# What needs to be done
Say how many lines below have "left" in them, giving the number alone.

# Source material

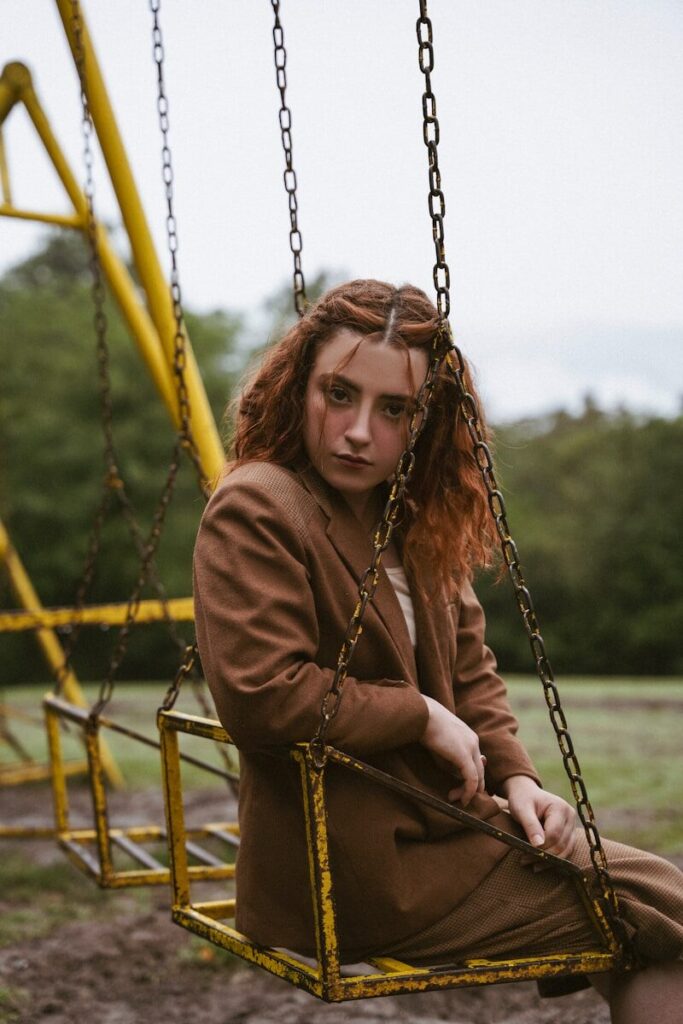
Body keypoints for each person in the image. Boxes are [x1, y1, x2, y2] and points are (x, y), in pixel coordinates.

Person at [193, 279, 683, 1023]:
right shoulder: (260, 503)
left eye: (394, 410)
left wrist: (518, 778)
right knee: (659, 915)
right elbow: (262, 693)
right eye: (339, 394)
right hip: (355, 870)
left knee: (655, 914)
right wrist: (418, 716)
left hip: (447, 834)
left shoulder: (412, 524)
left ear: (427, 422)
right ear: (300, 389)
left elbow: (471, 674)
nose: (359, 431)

# Solution for this exercise
7